Events of such magnitude and significance are rare, but a multitude of other factors that can move commodity prices weigh in daily. OPEC still maintains production quotas for its members. Policies of non-OPEC countries often determine export volumes. Wars, insurrections and labor strikes throughout the world interrupt orderly supply deliveries. At times, hurricanes, floods and other weather related events require that wells be shut in. Seasonal weather patterns do not always follow predicted forecasts, causing temporary misallocations of production and product deliveries. In the U.S., federal, state and local politics, public demonstrations and anti-development movements, environmental regulations, tax policies, and a myriad of other issues add cost, uncertainty and delays to planned activities. Each of these factors may cause temporary difficulties, but are generally considered more as annoyances than major issues.
The most recent revolutionary and structural industry game changer has occurred not only as a result of increases in oil and natural gas prices, but by advances in petroleum technologies.
Hydrocarbons can now be produced from shale rocks that contain a high percentage of organic matter that were previously considered too “tight” to produce the oil and natural gas they contain. The combined application of horizontal drilling within a shale layer and hydraulic fracturing (“fracing”) has opened large new areas of the U.S. and elsewhere to petroleum production. The result has been that estimates of the world’s producible reserves of oil and natural gas are being increased substantially, making the benefits of abundant energy supplies available to millions of additional people.
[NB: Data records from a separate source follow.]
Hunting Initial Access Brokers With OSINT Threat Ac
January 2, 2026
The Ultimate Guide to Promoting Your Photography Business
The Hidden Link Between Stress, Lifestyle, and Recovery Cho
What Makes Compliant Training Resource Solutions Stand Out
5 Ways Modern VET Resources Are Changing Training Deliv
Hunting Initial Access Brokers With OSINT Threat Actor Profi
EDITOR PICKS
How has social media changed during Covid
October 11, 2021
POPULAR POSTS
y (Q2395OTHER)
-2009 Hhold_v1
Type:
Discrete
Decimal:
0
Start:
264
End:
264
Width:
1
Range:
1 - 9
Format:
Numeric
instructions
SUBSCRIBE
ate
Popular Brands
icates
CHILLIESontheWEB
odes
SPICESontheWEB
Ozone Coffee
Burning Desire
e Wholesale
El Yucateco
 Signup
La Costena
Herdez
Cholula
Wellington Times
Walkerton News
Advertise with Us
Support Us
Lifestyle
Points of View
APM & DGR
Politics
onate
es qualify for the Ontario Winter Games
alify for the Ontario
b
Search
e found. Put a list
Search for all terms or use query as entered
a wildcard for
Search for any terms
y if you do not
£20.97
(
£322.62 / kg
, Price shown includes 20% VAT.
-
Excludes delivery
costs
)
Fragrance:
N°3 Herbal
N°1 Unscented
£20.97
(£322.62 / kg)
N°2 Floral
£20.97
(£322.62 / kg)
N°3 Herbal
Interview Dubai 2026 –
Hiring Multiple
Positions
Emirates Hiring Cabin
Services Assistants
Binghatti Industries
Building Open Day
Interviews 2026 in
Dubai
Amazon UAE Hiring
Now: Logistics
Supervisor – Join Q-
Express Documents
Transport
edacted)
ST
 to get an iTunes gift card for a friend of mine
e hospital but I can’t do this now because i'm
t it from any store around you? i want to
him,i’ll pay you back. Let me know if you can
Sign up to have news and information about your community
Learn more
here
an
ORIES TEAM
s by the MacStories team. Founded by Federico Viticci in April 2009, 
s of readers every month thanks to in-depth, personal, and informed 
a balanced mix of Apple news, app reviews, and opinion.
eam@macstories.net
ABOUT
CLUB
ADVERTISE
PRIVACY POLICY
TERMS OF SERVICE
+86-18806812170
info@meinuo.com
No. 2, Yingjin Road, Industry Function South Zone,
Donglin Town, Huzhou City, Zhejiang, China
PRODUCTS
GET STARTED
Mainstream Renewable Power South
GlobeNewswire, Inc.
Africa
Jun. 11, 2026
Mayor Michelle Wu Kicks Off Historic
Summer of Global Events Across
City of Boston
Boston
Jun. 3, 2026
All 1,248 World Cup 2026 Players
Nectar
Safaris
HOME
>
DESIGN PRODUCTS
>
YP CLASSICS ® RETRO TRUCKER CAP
For Five States, the opportunities to support and finance activities and construction projects in these new areas are increasing. The number and size of projects that are being submitted to Five States for review and analysis are increasing, and the quality of projects is improving. As individuals and companies expand their drilling and development commitments they may need additional equity and mezzanine capital, consulting expertise, or a financial partner. Five States has the reputation, funds, experience and personnel to provide help in these situations.
Currently we are processing data on almost a dozen submittals, with a prospective total commitment of $180 million. Typically, only one or two of these are likely to be approved, but others are being received almost daily. Five States’ financing activities are focused in three areas: infill drilling and lease enhancements of existing properties; infrastructure construction of pipelines, compression facilities and stripping plants; and acquisitions of producing property interests.
In the past two years, we financed a company that owns and operates workover rigs, provided millions of dollars of credit facilities to companies to acquire and develop producing properties and establish water floods, invested with a consortium of industry partners to build a pipeline, loading facilities and a rail line to move oil out of North Dakota to a contracted purchaser, and acquired producing properties for our Fund 1 investors. In all cases, our focus remains the same: to acquire high quality producing interests and related infrastructure that will generate attractive income.
We anticipate having the remaining committed funds of Fund 1 invested by year-end or early in 2013. We now are planning to open Fund 2 in early 2013.